Can we trust logic

For some time I have been thinking about writing a series of articles on the problems with the scientific approach. I believe in the scientific approach, and I think it’s correct, but there are problems with it and only with a proper understanding of them, can we hope to not be bitten by those problems.

This is the first of those articles, and is about the problems with reasoning within a formal system. It’s a bit of an abstract topic, so I will attempt to explain it, and what is wrong with it.

Consider the case of one of the most famous scientific moments of all time; Newton, sitting under a tree. An apple is supposed to have fallen from the tree, and after hitting poor Newton on the head, inspired him with the theory of gravity.

Before long, Newton came up with a theory, that the force exerted on an object by another object is related to the mass of both, and the
distance between them. He proposed an equation to express what the force is. As soon as you introduce an equation, you have to deal with maths. At this point we have two vitally important questions. How can we be sure that the equation successfully predicts the behaviour of gravity, and how can we be sure that the maths itself is going to give the correct answer?

I want to make it clear the difference between the two. The first question is “Do we have the right idea as to how gravity works – are we using the right equation?”. The second question is “Does maths work?”, does a multiplying two numbers actually give the number that it should.

You may well be wondering at this point, am I asking if multiplying two numbers together gives the answer to multiplying two numbers, or if adding up 1+1=2. That is exactly what I am asking. Of course, there are proofs for this. If you ask any mathematician to prove 1+1=2 they can, (or at least can look it up, it’s rather messy apparently).
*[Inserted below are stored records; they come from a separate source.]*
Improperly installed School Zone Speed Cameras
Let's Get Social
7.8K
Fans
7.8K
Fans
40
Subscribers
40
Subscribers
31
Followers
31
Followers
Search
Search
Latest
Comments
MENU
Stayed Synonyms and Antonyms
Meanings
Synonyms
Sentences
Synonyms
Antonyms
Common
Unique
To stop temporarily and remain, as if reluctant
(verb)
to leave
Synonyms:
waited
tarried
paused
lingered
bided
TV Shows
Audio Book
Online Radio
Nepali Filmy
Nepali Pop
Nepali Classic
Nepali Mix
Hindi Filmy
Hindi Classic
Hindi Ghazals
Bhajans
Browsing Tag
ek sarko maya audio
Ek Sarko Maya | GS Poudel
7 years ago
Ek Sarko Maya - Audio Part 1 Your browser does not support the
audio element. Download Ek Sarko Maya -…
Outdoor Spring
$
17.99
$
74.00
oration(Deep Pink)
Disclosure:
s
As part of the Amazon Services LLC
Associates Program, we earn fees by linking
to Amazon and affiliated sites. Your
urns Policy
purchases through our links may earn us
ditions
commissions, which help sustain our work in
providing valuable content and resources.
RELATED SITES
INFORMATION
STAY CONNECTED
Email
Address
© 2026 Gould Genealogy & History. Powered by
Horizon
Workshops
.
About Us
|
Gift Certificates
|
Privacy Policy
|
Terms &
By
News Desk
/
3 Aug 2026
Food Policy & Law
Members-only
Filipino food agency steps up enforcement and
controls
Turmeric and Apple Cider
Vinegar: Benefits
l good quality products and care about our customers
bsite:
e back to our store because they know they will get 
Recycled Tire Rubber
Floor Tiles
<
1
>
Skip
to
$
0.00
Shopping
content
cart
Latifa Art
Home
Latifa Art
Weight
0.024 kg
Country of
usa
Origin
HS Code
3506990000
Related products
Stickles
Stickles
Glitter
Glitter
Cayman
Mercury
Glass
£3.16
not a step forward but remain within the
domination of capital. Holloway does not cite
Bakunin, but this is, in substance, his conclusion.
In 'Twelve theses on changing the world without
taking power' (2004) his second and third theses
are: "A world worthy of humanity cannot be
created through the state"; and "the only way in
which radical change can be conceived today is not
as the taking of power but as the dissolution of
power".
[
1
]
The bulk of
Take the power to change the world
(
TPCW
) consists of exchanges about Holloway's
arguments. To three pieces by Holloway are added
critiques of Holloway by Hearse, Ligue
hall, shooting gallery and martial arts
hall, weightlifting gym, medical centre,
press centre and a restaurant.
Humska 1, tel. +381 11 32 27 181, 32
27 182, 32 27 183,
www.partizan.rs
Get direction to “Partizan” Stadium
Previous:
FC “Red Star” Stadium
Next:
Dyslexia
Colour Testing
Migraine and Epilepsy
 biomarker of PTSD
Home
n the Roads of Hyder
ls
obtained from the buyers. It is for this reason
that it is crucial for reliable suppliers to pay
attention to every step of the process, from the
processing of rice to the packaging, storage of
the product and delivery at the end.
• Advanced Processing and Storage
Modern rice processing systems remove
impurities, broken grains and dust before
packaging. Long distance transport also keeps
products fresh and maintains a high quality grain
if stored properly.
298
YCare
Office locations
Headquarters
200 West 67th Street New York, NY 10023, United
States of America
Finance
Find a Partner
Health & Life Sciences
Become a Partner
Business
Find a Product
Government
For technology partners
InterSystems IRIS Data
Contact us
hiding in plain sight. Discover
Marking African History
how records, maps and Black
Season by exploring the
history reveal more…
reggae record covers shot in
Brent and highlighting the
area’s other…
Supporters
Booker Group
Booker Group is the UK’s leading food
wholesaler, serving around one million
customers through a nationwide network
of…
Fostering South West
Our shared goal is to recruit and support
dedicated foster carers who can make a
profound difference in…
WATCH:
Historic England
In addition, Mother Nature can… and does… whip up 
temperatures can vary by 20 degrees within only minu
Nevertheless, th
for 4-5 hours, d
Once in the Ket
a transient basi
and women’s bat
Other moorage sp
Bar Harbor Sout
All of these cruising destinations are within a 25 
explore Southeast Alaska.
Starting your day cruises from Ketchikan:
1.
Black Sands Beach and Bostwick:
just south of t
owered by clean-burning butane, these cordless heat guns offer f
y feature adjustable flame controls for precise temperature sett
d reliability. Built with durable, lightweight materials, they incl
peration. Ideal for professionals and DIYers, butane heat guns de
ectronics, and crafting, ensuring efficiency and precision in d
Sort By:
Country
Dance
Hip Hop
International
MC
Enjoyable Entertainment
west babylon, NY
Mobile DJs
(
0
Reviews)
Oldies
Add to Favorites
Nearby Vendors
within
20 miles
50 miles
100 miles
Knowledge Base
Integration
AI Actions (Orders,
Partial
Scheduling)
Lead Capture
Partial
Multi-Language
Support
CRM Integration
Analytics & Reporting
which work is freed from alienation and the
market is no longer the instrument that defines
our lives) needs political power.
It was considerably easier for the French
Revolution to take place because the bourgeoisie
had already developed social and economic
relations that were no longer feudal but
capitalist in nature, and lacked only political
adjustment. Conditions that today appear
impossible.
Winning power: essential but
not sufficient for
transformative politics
But proving 1+1=2 does not prove all of mathematics works, nor would showing that multiplying two numbers works. Before we can be sure of using maths to get the right answer, we need to know that every single part of maths is valid, that it works, and here is the crux – you cannot do this using mathematics. Maths alone is not enough to prove that maths works.

However, maths can be shown to work, using logic. Using the rules of logic, all the basic, atomic bits of maths can be proven, and have been. Problem solved.
Well no, not quite. How do we know that logic works? Logic is made up of statements like “if something is true, then something else is false” and so on, but is that really the case? It might seen obvious to us that it is, but that is because the English language has been built up assuming its true, and our brains and grown up thinking that way. It turns out, we cannot prove it. Can we use logic to demonstrate its true? No, for exactly the same reasons we cannot use maths to prove that maths is true. We need some greater system than logic to prove that logic is a valid way of thinking.

Can you spot the problem yet? Let’s assume we have a way of thinking called Super Logic and this new way of thinking clearly shows that Logic is OK to use. Then we have to ask how we can be sure about Super Logic, and so on, and on, and on. As one great man once said “its elephants all the way down”.

Now it turns out, we do not have Super Logic. We stop at logic. All of our reasoning is based on the assumption that it’s OK to think using logic, but we have no real way of backing that up.

We believe in logic, and we believe in it without any proof. We accept logic as an act of faith.

Now it’s not a complete leap of faith, we have built a hell of a lot of “stuff” based on this belief in logic. Ship, bridges, planes, cars, and all of them work in a way that can be explained using logic. So we have a hell of a lot of evidence that it’s OK to do this, but we still cannot be sure, we can never be sure.

Note: I came accross this article in the amazing book Gödel, Escher, Bach, and if you want to know more about this subject, or just enjoyed reading it, then this book is a must.